Description
π Search Terms
"generic","lambda","function","infer"
β Viability Checklist
- This wouldn't be a breaking change in existing TypeScript/JavaScript code
- This wouldn't change the runtime behavior of existing JavaScript code
- This could be implemented without emitting different JS based on the types of the expressions
- This isn't a runtime feature (e.g. library functionality, non-ECMAScript syntax with JavaScript output, new syntax sugar for JS, etc.)

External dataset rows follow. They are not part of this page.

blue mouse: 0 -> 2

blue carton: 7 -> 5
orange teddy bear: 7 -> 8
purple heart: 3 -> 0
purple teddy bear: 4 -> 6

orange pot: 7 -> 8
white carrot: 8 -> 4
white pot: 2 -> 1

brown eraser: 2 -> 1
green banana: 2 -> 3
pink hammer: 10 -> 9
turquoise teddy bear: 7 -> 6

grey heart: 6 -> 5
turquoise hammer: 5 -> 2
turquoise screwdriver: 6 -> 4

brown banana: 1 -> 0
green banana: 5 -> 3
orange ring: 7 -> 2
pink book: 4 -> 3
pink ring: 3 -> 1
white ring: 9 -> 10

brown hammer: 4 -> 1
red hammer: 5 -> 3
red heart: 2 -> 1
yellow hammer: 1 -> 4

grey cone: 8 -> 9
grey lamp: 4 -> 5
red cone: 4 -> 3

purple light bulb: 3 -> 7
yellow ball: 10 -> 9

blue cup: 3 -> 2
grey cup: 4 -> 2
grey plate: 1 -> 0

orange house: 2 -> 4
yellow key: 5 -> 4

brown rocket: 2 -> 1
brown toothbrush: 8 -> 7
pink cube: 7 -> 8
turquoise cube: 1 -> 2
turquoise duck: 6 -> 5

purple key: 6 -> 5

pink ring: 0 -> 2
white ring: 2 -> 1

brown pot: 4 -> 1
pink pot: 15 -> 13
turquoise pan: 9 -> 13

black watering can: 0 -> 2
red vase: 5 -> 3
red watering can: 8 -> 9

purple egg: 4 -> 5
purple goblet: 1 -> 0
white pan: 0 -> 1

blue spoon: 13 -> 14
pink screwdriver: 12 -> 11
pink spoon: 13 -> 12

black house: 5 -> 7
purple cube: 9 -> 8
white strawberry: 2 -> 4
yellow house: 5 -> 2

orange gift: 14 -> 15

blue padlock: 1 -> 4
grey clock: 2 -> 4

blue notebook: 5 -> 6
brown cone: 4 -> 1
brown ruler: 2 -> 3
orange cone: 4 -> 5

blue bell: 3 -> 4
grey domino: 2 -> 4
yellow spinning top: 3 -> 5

- This isn't a request to add a new utility type: https://github.com/microsoft/TypeScript/wiki/No-New-Utility-Types
- This feature would agree with the rest of our Design Goals: https://github.com/Microsoft/TypeScript/wiki/TypeScript-Design-Goals
β Suggestion
I want that using infer
on a generic function type will know to identify the type parameter better, instead of using unknown
.
π Motivating Example
Let's say I want to create a type called TupleConverter
that will have 2 type parameters, a tuple and a function that converts each element.
`type TupleConverter<A extends readonly any[], FN extends (obj: U) => any> = ...
In the type itself, even like that, I wouldn't expect to be able to use FN as a generic type (use FN<number> for example), so I would try to extract the type FN will return for each parmeter with
infer:
type TupleConverter<A extends readonly any[], FN extends (obj: any) => any> = A extends [infer F, ...infer R] ? (
[FN extends (obj: F) => infer T ? T : never, ...TupleConverter<R, FN>]
) : never.
The problem is that, while in compile time when TypeScript will evaluate this line, even though it will know the type I would still get unknown
for T
.
For a simpler example: Let's say I have this function:
const f = <T>(obj: T) => ([obj])
If I use the function itself, I can get the return type of f
with number
as type using f<number>
. But in typing, I cannot get the type in any way from the type of f
.
My suggestion is that an expression like typeof f extends (obj: number) => infer R ? R : never
will return number[]
instead of unknown[]
.
π» Use Cases
- What do you want to use this for? To use generic functions to translate types (mostly tuples and objects) instead of creating a brand new type for each translation.
- What shortcomings exist with current approaches? I can use the function itself with type parameter, but cannot use its type.
- What workarounds are you using in the meantime? For typing, none.